Negation is a fundamental linguistic concept used by humans to convey information that they do not desire. Despite this, there has been minimal research specifically focused on negation within vision-language tasks. This lack of research means that vision-language models (VLMs) may struggle to understand negation, implying that they struggle to provide accurate results. One barrier to achieving human-level intelligence is the lack of a standard collection by which research into negation can be evaluated.
This paper presents the first large-scale dataset, Negative Instruction (NeIn), for studying negation within the vision-language domain. Our dataset comprises 530,694 quadruples, i.e., source image, original caption, negative sentence, and target image in total, including 495,694 queries for training and 35,000 queries for benchmarking across multiple vision-language tasks.
Specifically, we automatically generate NeIn based on a large, existing vision-language dataset, MS-COCO, via two steps: generation and filtering.
During the generation phase, we leverage two VLMs, BLIP and MagicBrush, to generate the target image and a negative clause that expresses the content of the source image. In the subsequent filtering phase, we apply BLIP to remove erroneous samples.

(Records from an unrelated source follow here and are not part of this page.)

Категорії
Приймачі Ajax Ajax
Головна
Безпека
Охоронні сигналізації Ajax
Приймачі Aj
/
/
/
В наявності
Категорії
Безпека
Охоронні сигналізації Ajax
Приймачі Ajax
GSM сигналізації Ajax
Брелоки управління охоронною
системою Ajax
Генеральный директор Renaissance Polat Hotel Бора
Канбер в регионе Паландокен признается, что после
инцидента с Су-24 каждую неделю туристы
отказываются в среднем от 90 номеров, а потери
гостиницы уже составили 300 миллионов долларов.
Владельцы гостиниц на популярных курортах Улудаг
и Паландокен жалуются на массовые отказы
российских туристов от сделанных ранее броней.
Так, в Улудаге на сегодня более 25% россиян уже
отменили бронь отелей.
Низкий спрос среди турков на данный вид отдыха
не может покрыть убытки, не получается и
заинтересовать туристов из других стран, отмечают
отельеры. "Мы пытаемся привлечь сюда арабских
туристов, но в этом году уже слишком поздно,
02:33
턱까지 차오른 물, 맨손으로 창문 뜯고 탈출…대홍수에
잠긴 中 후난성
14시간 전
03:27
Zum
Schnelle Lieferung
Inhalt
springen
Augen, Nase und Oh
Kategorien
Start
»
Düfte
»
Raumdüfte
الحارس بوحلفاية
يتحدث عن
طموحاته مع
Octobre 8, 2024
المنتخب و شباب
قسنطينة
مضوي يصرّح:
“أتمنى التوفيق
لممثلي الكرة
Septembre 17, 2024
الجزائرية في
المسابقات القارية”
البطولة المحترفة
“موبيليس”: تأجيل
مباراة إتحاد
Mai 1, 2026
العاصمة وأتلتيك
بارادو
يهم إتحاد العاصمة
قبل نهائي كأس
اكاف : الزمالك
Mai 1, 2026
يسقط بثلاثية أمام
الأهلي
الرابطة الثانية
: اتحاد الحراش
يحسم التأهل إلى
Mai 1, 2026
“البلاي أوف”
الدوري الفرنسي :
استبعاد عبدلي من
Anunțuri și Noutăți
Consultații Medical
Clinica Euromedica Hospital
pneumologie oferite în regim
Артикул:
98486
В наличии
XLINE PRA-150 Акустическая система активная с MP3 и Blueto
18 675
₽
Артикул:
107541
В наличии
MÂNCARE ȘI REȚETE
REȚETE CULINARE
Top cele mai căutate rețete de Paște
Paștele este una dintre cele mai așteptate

Additionally, we introduce an evaluation protocol for negation understanding of image editing models.
Extensive experiments using our dataset across multiple VLMs for instruction-based image editing tasks demonstrate that even recent state-of-the-art VLMs struggle to understand negative queries.
The creation of NeIn involves two primary stages: the first stage is generating, which employs BLIP and InstructPix2Pix to generate target samples; the second stage is filtering, where BLIP is utilized to remove erroneous samples.
The main idea is that given image \(\mathcal{I}\) and a corresponding caption \(\mathcal{T}_{o}\) describing what objects are present in \(\mathcal{I}\), we will find a negative clause, termed \(\mathcal{T}_{n}\), such that it satisfies the content of source image \(\mathcal{I}\). Next, our goal is to create an image \(\mathcal{G}\) that \(\mathcal{T}_{o}\) matches it but not \(\mathcal{T}_{n}\),
which means the object specified in \(\mathcal{T}_{n}\) is present in \(\mathcal{G}\). We eliminate generated samples \(\mathcal{G}\) which significantly alter the content of query image \(\mathcal{I}\) or make it difficult to identify object categories \(\mathcal{S}\) to produce the final samples \(\mathcal{F}\).
Thus, in the context of image editing, given image \(\mathcal{F}\), \(\mathcal{T}_{n}\) will be a query for removing some object in \(\mathcal{F}\), taking \(\mathcal{I}\) as one of the best results.
We consider whether image editing methods successfully eliminate the object categories specified in the negative sentence, and determine if these methods can preserve the objects not mentioned in the negative sentence.
The first is determined by the removal score, while the latter is assessed using the retention score. We leverage OWLv2 for object identification during evaluation.
Image editing models generally struggle to understand the
meaning of negation when they do not remove the mentioned objects, as demonstrated by the low Removal and
AUC-Removal scores. It also distort the content of the source image, as
can be seen by the low Retention score.
Instead of removing the mentioned objects, image editing models tend to
have the following problems: (1) retaining the mentioned
object in the edited image; (2) increasing the quantity of
mentioned object in the generated image, and even bringing that object to the center of the images; and (3) completely
replacing the content of the query image with that object. This observation
demonstrates the failure of VLMs in image editing task on
negation understanding, potentially affecting other vision-language tasks.